I don’t think I am hungry, but when Kevin slides the plate in front of me, I eat the salmon and asparagus gratefully, ignoring Yegina’s raised eyebrow.

“Hey, so have you met the artist?” I hear him ask. “What’s she really like?”





5

The first time I saw Kim Lord, she was a picture in a New York magazine. My mother had sent me the magazine in a care package to Thailand, and, even more than the little jar of crunchy peanut butter and packets of Oreos, the glossy pages made me miss America. I missed our messy, mixed-up country, and I missed our media, the blustery way we talked about one another, our constant cultural introspection. I must have read the issue twenty times: the brief newsy dispatches about Dolly the Sheep and The English Patient’s odds for Best Picture, the music and book reviews, and four long articles, full of a bustling culture far away from my decrepit teak house in the Thai countryside. One of the long pieces was a profile of Kim Lord. It featured a photo of one of her paintings—which was actually the painting of a photo she had destroyed. The writer made much of this esoteric process from photograph to self-portrait, which I found mostly befuddling at the time. Instead, I was moved by the figure: a young man smirking in a cutoff T-shirt, tattoos, his neck hung with chains, a cold, evaluating look in his eye. “Pimp #1,” he was called. He was also Kim Lord.

The article said that Kim Lord was born to a wealthy Toronto family, a child of private schooling, piano lessons, and high teas. She spoke perfect French. She won a poetry recitation contest for performing Portia’s mercy speech from memory. Then she broke away from bourgeois life in her teens and went hitchhiking and train-hopping around the United States, and was accepted to art school at the Cooper Union. She spent a year among New York prostitutes and pimps, and then moved into a studio for two weeks and wore disguises and took photos of herself until she got the exact poses she wanted.

With her own self-portraits as subjects, she started the paintings, sometimes capturing herself with exacting realism, sometimes with expressionistic techniques that washed her blurry and indistinct. The day all the paintings were done, she destroyed the studio photos, erasing the only record of herself as a living subject. In the early years, she burned her films and negatives, but once photography went digital, she put all the images on a flash drive and smashed it with a hammer. She emphasized the importance of this last ritual, likening it to a kind of honor sacrifice.

“I don’t want that record to exist,” she said in the article. “It links the work to me, and I am not painting myself.”

This statement lodged in my mind when I first read it, riding an air-conditioned bus through durian plantations to visit Greg.

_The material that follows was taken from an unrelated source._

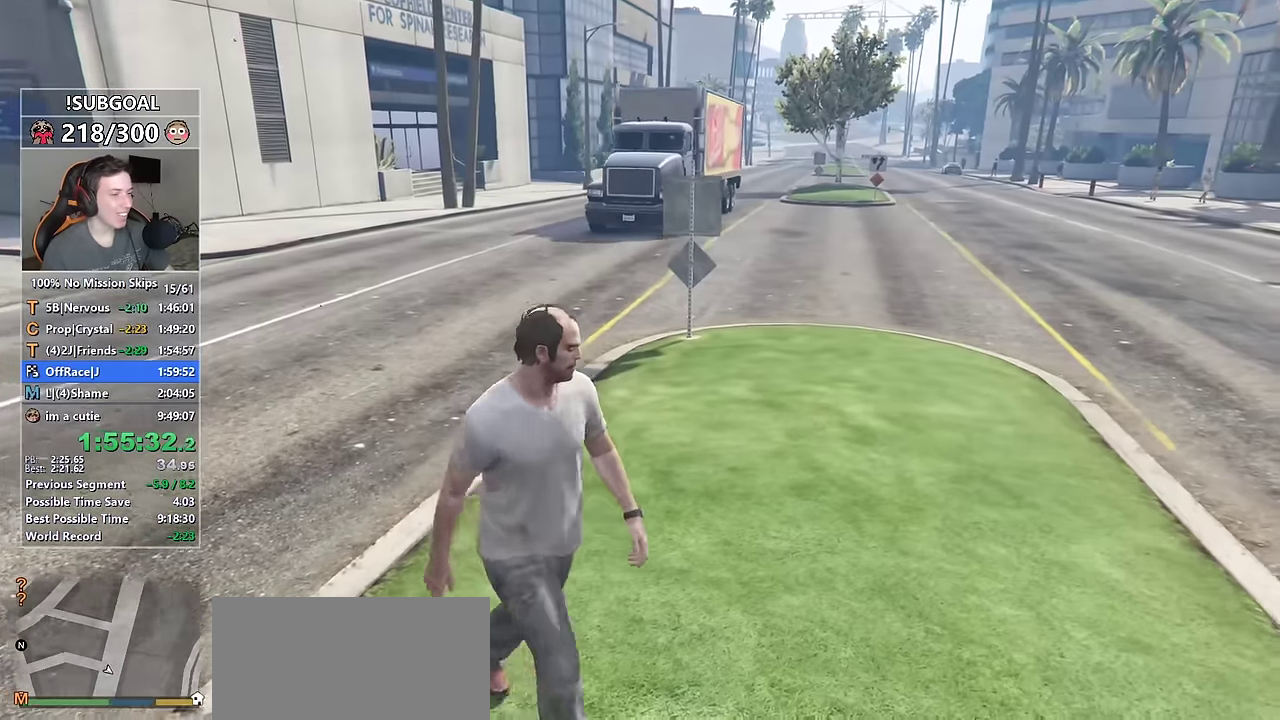
{"keys": ["a", "shift"], "mouse": [], "events": [[100, "d", "up"], [300, "a", "down"], [433, "w", "up"]]}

I am not painting myself. It was a curious thing to say when your entire oeuvre was some variation on the self-portrait. I talked about it with Greg on our lazy vacation in Ko Samui. We were side by side on beach towels, me on my belly, Greg sitting up, reading the magazine. Beyond us, turquoise water lapped white sand and boats droned, carrying tourists to snorkel over dying coral reefs. The heat was making my bones melt. I loved it, yet I still missed America. Greg flipped a page.

“Doesn’t it make you homesick?” I mumbled into my bare arm.

“Some of it,” he said. “Kim Lord’s painting is the best thing in here.”

His admiration rankled me. I propped myself up on my elbows. “She claims she’s not painting herself. But isn’t she?”

“No. She’s painting a subject.”

“A gorgeous subject.” I gestured at Kim’s narrow, girlish body, visible somehow through the male clothes, the posture. “Would her art be so famous if she was ugly? Or poor?”